* _WORK TO BE COMPLETED_
Copy out all of the material below line for line, leaving out the pictures.

* _Collected data_

-=-=-=-=-

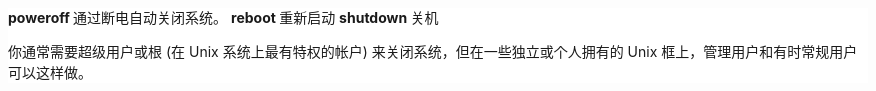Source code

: <td><strong> poweroff </strong></td>
<td>通过断电自动关闭系统。</td>
</tr>
<tr>
<td><strong> reboot </strong></td>
<td>重新启动</td>
</tr>
<tr>
<td><strong> shutdown </strong></td>
<td>关机</td>
</tr>
</table>

你通常需要超级用户或根 (在 Unix 系统上最有特权的帐户) 来关闭系统，但在一些独立或个人拥有的 Unix 框上，管理用户和有时常规用户可以这样做。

-=-=-=-=-

* _REPLY_
Source code

: <td><strong> poweroff </strong></td>
<td>通过断电自动关闭系统。</td>
</tr>
<tr>
<td><strong> reboot </strong></td>
<td>重新启动</td>
</tr>
<tr>
<td><strong> shutdown </strong></td>
<td>关机</td>
</tr>
</table>

你通常需要超级用户或根 (在 Unix 系统上最有特权的帐户) 来关闭系统，但在一些独立或个人拥有的 Unix 框上，管理用户和有时常规用户可以这样做。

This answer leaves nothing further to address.